Upcoming Speaking and Teaching Engagements

On December 8, 2020, Jim Moose will be presenting a discussion on 2020 CEQA case law at the 16th Annual (Virtual) CEQA Conference put on by CLE International.

On February 26, 2021, Whit Manley will participate in a webinar sponsored by the California Center for Judicial Education and Research (CJER). The webinar will focus on recent developments in the California Environmental Quality Act. The webinar is available to Justices, Judges, research attorneys, and other members of the California judicial branch who are involved in cases involving CEQA claims.

RMM Attorneys Named Top Attorneys for Environmental Law and Environmental Litigation

RMM is full of super attorneys! Jim Moose, Tiffany Wright, Andrea Leisy, Sabrina Teller, and Chip Wilkins, along with Whit Manley, of counsel, and Senior Associate Laura Harris, have been named as Super Lawyers in 2020 by Super Lawyers Magazine. Partner Chris Stiles and Associate Nathan George were selected as Rising Stars. Several of our attorneys are fortunate enough to be officially recognized, but all are highly valued at RMM for their hard work and expertise.

EPA Releases Navigable Waters Protection Rule that Redefines Waters of the U.S.

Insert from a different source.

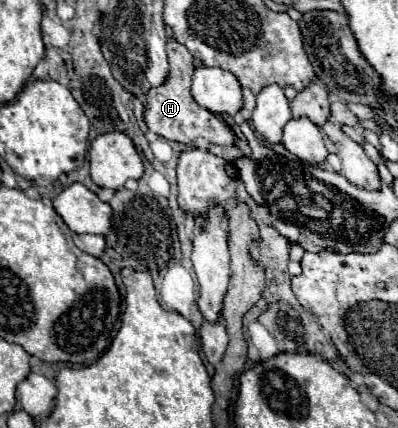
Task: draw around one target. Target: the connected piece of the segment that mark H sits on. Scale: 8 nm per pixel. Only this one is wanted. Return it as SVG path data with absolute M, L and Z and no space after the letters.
M169 40L167 56L169 56L169 74L167 74L165 82L147 92L147 104L145 104L145 112L143 112L143 120L145 120L147 128L167 140L175 140L175 142L183 142L183 144L191 144L197 138L205 138L213 144L233 144L235 136L233 136L231 128L221 120L221 116L201 108L189 92L191 76L195 70L195 60L189 54L189 50L183 44L179 44L177 40Z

On January 23, 2020, the U.S. Environmental Protection Agency (EPA) released its Navigable Waters Protection Rule to replace the 2015 Clean Water Rule, promulgated by the Obama administration and repealed by the current administration in 2019. The new rule purports to clarify federal regulation of waters within the U.S. by differentiating “waters of the U.S.,” which are subject to federal jurisdiction under the Clean Water Act, and non-jurisdictional waters. It identifies four categories of protected waters—the territorial seas and traditional navigable waters; perennial and intermittent tributaries; certain lakes, ponds, and impoundments; and wetlands that are adjacent to jurisdictional waters. The new rule also identifies waters not subject to federal control, including groundwater; ephemeral features; ditches; prior converted cropland; farm and stock watering ponds; waste treatment systems; and rainfall collection features.

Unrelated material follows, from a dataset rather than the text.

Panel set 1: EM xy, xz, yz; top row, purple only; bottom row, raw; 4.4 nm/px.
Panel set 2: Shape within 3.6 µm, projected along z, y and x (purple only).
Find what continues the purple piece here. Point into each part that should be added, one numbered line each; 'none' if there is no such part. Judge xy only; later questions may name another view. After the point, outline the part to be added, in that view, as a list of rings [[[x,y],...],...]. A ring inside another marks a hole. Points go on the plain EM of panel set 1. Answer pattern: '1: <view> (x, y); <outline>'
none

The new rule is moored to late Justice Antonin Scalia’s plurality opinion in the landmark Supreme Court case Rapanos v. United States, 547 U.S. 715 (2006), that offers a more restrictive view of jurisdictional waters. Justice Anthony Kennedy’s concurrence in the same case offers a more expansive view and spawned what became known and implemented as the “significant nexus” test—which placed all waters that bear a significant nexus to traditional navigable waterways within federal jurisdiction. For nearly a decade, Kennedy’s significant nexus test, imprecise as it may be, supplemented the 1986 U.S. Army Corps of Engineers (USACE) definition of jurisdiction waters in a majority of regions—later serving as the basis for the 2015 Rule.

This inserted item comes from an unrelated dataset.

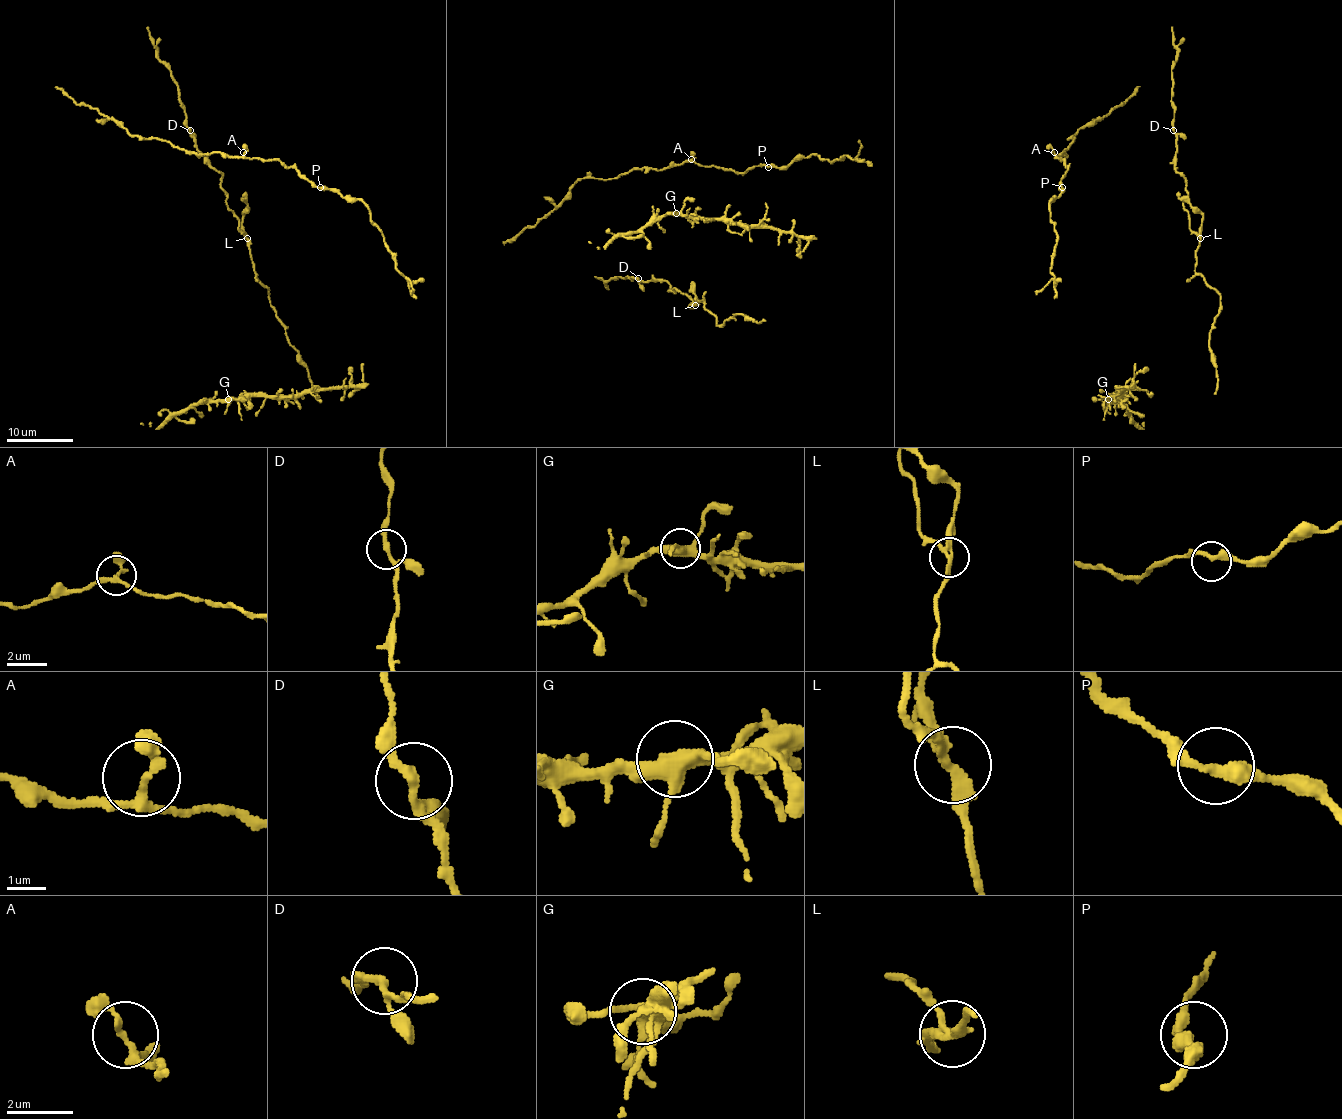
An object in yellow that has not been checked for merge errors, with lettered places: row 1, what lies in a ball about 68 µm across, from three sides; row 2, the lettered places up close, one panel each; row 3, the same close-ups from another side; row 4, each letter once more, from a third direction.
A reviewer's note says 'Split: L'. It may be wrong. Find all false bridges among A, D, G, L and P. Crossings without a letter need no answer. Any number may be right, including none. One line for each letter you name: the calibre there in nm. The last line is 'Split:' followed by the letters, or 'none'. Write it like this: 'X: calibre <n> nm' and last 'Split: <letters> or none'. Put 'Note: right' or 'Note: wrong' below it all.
L: calibre 240 nm
Split: L
Note: right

Implications of the new Trump administration rule vary state by state but mark a clear reduction in federal protection for waters that were formerly classified as jurisdictional, notably wetlands and ephemeral waterways. California is especially affected because of its unique climate and abundance of wetlands and seasonal streams. A primary stated goal of the current administration with the Navigable Waters Protection Rule was to increase state responsibility for managing their waters, which is the exact outcome in California where the State Water Board will soon regulate what are referred to as “Waters of the State.” This new regulatory program becomes effective on May 28, 2020, and closely tracks the 2015 rule in terms of protection and coverage.

The Navigable Waters Protection Rule arrives on the heels of nearly 620,000 public comments on its proposal, fewer than the over one million received on the 2015 rule’s proposal.  The rule will take effect 60 days after publication in the Federal Register, although a publication date has yet to be released. Until such time, the 1986 USACE definition prevails, along with any adopted Supreme Court clarifications. For Ninth Circuit territory, this means a return, if only temporary, to Kennedy’s “significant nexus” test.